Ashe does not concur with Cruzan’s assessment of his leadership skills. One of the things Ashe said he has particularly focused on is improving inner-office relations.
“One of the things I have a pet peeve about is interdepartmental strife,” Ashe said. “I can say the morale in the 25 years (as a deputy), and three years (as sheriff) I’ve been here is the strongest.”
However, Cruzan wants to get back to the basics.
“In the last three years I have seen crime skyrocket, heard complaints from citizens that calls are going unanswered and not investigated and I have seen the clearance rate of criminal investigations decline,” Cruzan said in a written response. “I know I can change this around and get back to the basics of ‘serve and protect’ where all calls are answered, crime will be reduced and cases will be solved with the format I will initiate as sheriff.”
The percentage of crimes cleared has gone down across the board during Ashe’s term in office. The sheriff’s office cleared only 33 percent of violent crimes and 9 percent of property crimes in 2003, Ashe’s first full year in office. Those numbers rose to 59 percent clearance of violent crimes and 13 percent clearance of property crimes the following year.

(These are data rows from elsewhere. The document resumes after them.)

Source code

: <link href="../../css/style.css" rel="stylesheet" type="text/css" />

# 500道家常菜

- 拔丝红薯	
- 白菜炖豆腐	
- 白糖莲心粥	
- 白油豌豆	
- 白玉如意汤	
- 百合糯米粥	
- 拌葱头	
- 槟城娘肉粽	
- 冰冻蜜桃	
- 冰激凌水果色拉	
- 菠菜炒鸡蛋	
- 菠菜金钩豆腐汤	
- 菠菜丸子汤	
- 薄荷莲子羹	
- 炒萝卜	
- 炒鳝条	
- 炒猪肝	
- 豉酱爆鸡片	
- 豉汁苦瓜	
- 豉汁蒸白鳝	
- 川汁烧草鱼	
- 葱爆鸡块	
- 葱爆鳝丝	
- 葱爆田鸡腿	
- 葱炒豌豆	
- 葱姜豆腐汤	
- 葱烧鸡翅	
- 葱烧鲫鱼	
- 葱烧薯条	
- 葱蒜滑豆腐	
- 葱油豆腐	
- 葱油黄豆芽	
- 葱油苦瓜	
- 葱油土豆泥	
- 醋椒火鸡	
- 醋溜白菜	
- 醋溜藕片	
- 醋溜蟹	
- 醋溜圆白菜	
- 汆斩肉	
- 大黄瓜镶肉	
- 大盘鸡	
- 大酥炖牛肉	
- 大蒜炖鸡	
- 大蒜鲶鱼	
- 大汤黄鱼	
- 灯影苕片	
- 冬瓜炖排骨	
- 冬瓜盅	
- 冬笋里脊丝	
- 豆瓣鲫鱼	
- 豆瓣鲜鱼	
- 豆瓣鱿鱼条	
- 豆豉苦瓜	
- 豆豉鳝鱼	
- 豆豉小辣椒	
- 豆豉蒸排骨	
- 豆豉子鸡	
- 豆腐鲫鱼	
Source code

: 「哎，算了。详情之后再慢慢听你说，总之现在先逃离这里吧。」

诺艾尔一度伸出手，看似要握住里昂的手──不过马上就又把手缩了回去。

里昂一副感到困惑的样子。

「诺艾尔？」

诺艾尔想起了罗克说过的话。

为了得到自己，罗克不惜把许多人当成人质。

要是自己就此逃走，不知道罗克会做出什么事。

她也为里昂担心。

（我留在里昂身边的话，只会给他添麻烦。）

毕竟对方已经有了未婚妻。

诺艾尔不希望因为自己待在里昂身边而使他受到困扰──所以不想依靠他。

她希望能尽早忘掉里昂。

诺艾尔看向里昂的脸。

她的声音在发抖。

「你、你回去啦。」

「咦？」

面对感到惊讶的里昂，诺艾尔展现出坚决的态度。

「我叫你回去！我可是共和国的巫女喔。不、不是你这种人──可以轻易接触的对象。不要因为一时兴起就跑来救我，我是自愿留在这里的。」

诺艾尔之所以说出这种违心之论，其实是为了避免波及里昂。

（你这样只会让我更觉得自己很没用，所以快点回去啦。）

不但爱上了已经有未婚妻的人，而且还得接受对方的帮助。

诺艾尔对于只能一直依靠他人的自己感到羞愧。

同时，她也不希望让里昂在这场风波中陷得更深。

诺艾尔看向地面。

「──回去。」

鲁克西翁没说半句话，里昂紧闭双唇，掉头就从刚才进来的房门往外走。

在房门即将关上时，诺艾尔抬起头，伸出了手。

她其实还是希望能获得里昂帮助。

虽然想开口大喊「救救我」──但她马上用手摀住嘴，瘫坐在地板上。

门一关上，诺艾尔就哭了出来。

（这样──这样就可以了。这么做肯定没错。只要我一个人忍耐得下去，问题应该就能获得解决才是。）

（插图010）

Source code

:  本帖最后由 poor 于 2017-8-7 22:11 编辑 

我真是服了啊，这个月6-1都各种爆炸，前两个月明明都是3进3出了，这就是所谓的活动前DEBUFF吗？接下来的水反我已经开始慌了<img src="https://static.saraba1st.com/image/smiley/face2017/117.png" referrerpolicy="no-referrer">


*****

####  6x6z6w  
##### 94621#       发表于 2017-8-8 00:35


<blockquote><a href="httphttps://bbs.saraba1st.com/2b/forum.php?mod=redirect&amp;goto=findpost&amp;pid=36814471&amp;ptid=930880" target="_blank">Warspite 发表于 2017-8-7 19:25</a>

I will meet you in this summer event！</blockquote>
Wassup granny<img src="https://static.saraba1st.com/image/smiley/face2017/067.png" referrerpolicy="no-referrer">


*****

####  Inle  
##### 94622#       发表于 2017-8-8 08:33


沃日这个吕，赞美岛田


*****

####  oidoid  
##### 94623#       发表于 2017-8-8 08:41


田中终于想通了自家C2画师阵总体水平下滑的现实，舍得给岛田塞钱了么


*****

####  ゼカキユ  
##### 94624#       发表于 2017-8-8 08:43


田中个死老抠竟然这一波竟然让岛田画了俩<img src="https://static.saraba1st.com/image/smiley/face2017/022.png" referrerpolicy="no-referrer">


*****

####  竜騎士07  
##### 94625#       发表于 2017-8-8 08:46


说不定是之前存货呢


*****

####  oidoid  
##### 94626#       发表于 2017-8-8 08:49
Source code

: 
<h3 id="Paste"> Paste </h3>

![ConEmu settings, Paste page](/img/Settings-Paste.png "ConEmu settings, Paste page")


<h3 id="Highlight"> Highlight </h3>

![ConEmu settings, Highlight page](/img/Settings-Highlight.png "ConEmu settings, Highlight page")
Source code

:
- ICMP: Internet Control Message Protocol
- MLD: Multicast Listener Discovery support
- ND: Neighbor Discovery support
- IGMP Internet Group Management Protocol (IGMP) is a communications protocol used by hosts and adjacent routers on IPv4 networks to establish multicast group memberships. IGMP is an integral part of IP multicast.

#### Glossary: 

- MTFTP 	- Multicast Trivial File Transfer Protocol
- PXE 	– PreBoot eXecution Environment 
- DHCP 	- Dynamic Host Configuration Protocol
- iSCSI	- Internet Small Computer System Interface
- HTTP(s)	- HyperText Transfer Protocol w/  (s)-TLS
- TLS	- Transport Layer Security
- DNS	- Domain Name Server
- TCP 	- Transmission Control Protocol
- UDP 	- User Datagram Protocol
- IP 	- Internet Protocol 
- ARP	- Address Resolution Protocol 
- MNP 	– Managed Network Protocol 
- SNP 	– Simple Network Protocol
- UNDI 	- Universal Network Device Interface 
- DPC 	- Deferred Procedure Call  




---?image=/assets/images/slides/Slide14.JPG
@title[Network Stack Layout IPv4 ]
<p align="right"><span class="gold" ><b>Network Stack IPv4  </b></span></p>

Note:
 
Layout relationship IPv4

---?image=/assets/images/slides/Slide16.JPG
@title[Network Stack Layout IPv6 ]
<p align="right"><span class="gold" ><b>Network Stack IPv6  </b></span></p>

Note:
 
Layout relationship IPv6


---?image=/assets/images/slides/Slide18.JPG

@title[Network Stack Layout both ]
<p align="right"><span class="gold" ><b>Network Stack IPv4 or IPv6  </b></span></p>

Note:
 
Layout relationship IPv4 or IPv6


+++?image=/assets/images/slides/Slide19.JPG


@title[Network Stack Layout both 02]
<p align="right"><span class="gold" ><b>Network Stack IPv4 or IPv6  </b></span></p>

Cruzan registered significantly higher clearance rates during his last two full years in office. 2000 saw a 65 percent clearance rate of violent crimes and 15 percent clearance rate of property crimes. In 2001, those rates rose to 72 percent and 24 percent respectively.
However, a higher rate of clearance is more likely when there are fewer crimes to solve.
For example, in 2000 Cruzan saw 37 violent crimes to Ashe’s 24 in 2003. There were 29 violent crimes in 2001 to 63 in 2004. Where the numbers really jump is in property crimes. Cruzan saw 185 property crimes in 2000 to Ashe’s 327 in 2003. There were 170 property crimes in 2001 to 691 in 2004.
In addition to decreasing the crime rate, both Ashe and Cruzan have goals for their next term in office if elected.
“I wish I could have been able to accomplish the goals that I’ve set forth for the next term in this term,” Ashe said.
Ashe is looking to improve courtroom security, increase usage of the inmate work program, expand the existing chaplaincy program and establish a stronger bond with the county’s youth, most likely through the creation of an Explorers group — a sort of law enforcement meets Scouting program.
“It is vital for the relationship with the citizens of this county and the office of sheriff to be maintained,” Ashe said. “We have common threads and when those threads are bonded it creates a community.”
Cruzan wants to improve upon the office’s consistency in processing crime scenes by hiring a professional crime scene technician.
“This should increase the amount of crimes being solved and free up deputies to handle other calls,” Cruzan said in a written response.
The position would be used to handle incidents that may otherwise involve an agent from the State Bureau of Investigation, which recently opened a new office in Asheville.
“Yes, SBI does have a new crime lab in Asheville, however SBI is a beneficial support agency and should be used as such,” Cruzan said in a written response.
He also wants to expand the office’s narcotics unit, have detectives working at night, increase road patrols, particularly on back roads. Balancing out the budget will including eliminating “nonessential budget items that have no benefit to public safety,” Cruzan said in a written response.
“Some examples are the cost of vehicle painting, change of uniforms, patches, badges and more. These items do nothing to protect the public or increase safety and benefits to the deputies. This money could be used for paid tips, equipment that is needed, more manpower, or to educate the public on criminal activities or public awareness programs,” he said.